Toronto’s first novelist Ann Shin won the Trillium Literary Prize for her debut novel, “The Last Exiles,” at the 35th anniversary edition of the prize to honor Ontario writers.

Four prizes in the French and English categories were awarded: English book, French book and one in each language in poetry. The winners of the awards, presented by Ontario Creates, were celebrated at an in-person event in Toronto on Tuesday evening, following two years of virtual awards ceremonies.

Shin receives $20,000 for her winning title, published by Park Row/Harlequin, a true-life novel about two lovers from North Korea that offers a rare insight into life in that country, based on intense research she conducted from his own family history. She adds an award-winning author to her resume, which includes an award-winning filmmaker for her 2014 documentary “The Defector: Escape From North Korea” which won three Canadian Screen Awards. His 2016 documentary “My Enemy, My Brother” was shortlisted for an Oscar nomination and nominated for a News & Documentary Emmy Award.
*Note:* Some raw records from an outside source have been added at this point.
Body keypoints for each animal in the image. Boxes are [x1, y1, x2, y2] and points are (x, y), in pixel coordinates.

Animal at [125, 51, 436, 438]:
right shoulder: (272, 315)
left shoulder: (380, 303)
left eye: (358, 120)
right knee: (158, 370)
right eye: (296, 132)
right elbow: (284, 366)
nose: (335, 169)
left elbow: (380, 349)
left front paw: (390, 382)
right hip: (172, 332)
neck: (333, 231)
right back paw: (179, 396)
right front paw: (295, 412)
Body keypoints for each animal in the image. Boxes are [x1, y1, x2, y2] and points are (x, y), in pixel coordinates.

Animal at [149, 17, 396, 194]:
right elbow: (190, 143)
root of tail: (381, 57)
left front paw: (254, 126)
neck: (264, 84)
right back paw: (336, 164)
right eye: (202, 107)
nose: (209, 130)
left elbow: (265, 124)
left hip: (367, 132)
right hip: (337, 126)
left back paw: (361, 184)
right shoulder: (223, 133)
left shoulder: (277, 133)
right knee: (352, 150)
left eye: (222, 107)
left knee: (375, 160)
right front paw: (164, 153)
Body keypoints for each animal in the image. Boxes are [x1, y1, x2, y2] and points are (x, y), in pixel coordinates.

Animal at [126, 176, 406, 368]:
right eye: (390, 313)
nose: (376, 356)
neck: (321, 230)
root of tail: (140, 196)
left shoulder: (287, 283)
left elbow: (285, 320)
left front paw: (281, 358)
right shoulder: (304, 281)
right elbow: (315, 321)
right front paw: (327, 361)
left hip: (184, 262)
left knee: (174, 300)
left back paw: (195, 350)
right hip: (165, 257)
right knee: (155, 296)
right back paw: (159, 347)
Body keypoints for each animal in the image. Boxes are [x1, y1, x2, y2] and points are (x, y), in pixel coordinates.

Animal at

The other finalists for the English Book Prize – which includes fiction and non-fiction titles – were “Missed connections: A Memoir in Letters Never Sent” by Toronto writer Brian Francis (McClelland & Stewart); “Etherby Hamilton-born author Catherine Graham (Buckrider Books/Wolsak & Wynn, interestingly, a poetry/prose book shortlisted in the book category, not the poetry category); “The pumpby first author Sydney Hegele of Grimsby, Ont. (edit invisible); and “The hunter and the old womanby Toronto writer Pamela Korgemagi (House of Anansi).
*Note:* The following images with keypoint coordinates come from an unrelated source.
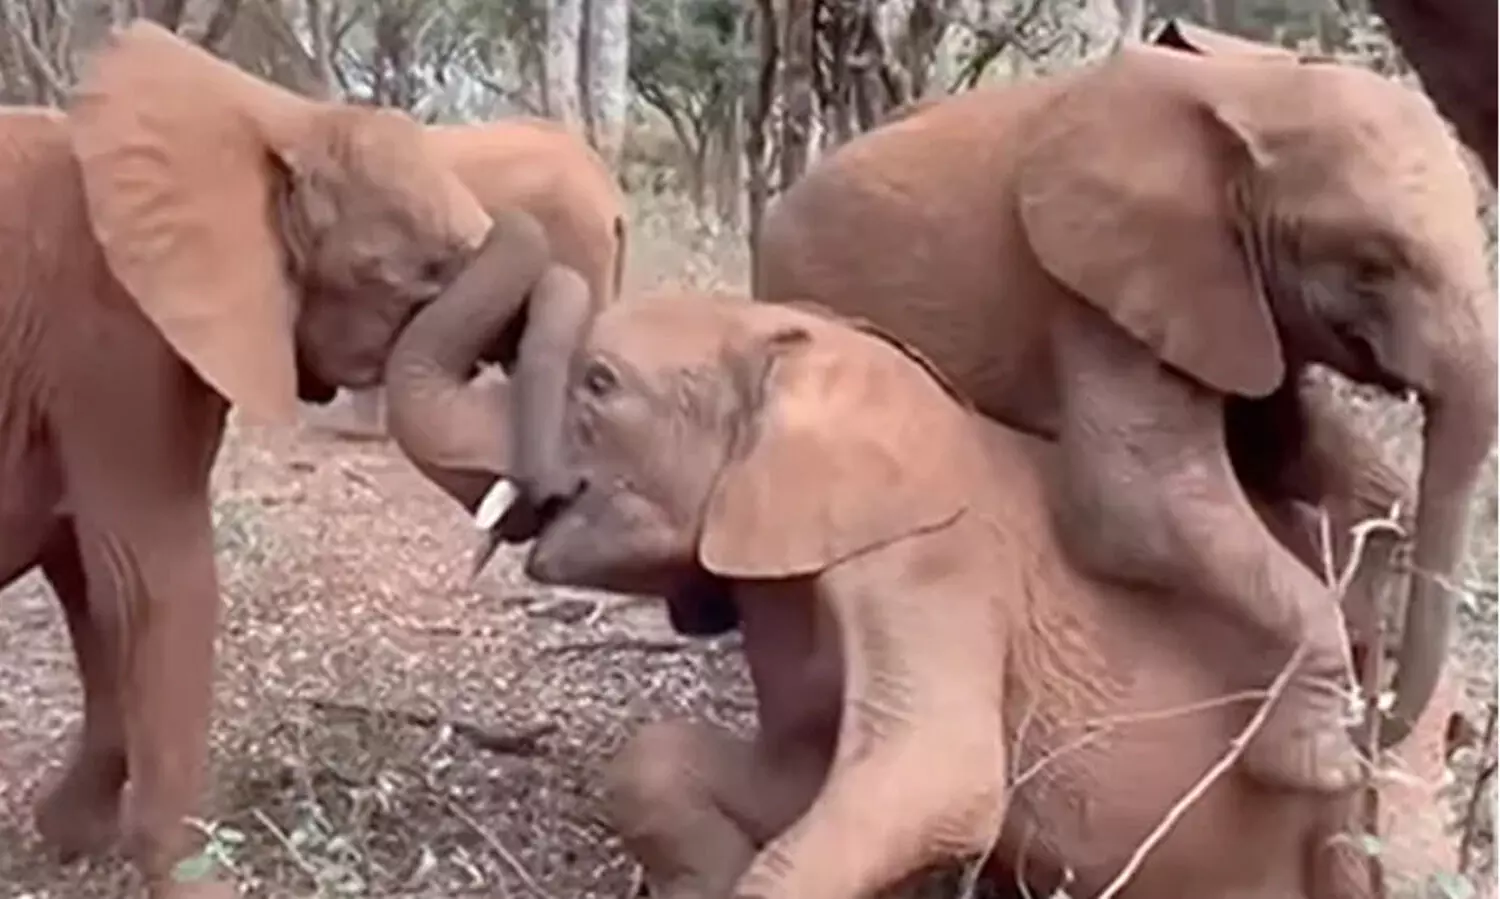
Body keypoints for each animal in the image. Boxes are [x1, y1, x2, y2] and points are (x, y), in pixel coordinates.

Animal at [0, 22, 587, 898]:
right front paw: (196, 878)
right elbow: (152, 577)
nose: (547, 493)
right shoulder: (114, 334)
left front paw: (71, 833)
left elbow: (91, 583)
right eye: (417, 275)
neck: (273, 117)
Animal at [751, 34, 1496, 796]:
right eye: (1373, 264)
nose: (1379, 720)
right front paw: (1320, 764)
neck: (1253, 97)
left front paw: (1368, 601)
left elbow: (1279, 444)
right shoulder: (1099, 286)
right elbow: (1137, 502)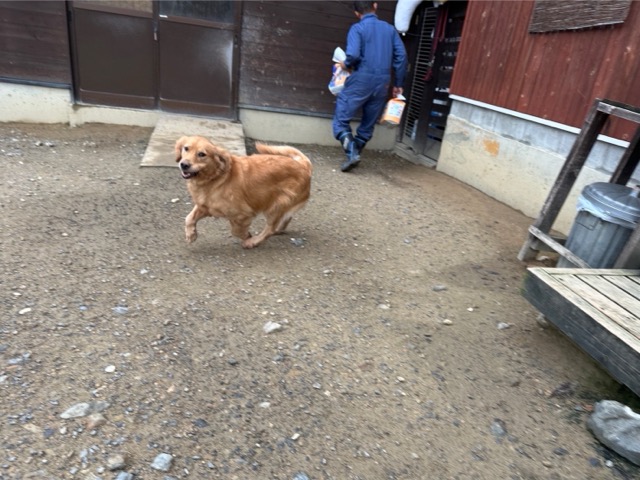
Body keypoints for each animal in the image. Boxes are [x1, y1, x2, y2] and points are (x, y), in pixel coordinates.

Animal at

Bardia Sinaee, author of the first book “Intruder(House of Anansi), won the $10,000 English poetry prize.

Other finalists in this category included “The Untranslatable” by Roxanna Bennett (Gordon Hill Press) and “Letters in a bruised cosmosby Liz Howard (McClelland & Stewart).

A prize was also awarded for the best book in French: “A tale of the apocalypse” by Robert Marinier (Éditions Prize de parole). The winning poem is “Exoskeleton” by Chloé LaDuchesse (Memory of the Inkwell).
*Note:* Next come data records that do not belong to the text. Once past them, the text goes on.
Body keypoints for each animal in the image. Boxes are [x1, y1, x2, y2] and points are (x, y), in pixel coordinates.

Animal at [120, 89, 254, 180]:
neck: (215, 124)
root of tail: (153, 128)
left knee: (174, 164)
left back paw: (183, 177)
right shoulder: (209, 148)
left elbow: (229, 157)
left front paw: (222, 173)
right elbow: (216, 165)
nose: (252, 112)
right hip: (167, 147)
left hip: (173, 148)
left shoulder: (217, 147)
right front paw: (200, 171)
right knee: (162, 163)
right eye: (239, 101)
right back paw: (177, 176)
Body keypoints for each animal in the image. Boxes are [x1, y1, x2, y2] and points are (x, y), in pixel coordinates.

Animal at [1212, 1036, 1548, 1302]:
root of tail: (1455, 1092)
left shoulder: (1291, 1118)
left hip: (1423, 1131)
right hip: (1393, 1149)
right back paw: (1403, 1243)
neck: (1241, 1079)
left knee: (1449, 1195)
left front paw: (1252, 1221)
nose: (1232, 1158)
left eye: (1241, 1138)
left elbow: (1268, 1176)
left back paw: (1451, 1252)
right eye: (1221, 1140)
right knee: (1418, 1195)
In addition to the $20,000 Trillium Literary Prize, the winning publisher receives $2,500 to promote the book; poetry/children’s book award winners receive $10,000 and their publishers $2,000. All shortlisted finalists receive $500.

The Trillium Literary Award was established in 1987 by the Government of Ontario to recognize literary excellence and diversity among Ontario writers and authors in English and French. The prize is open to books of all genres, which is a rich and diverse range of award-winning fiction and non-fiction titles.

Previous Trillium winners include Margaret Atwood, Alice Munro, Souvankham Thammavongsa and Timothy Findley.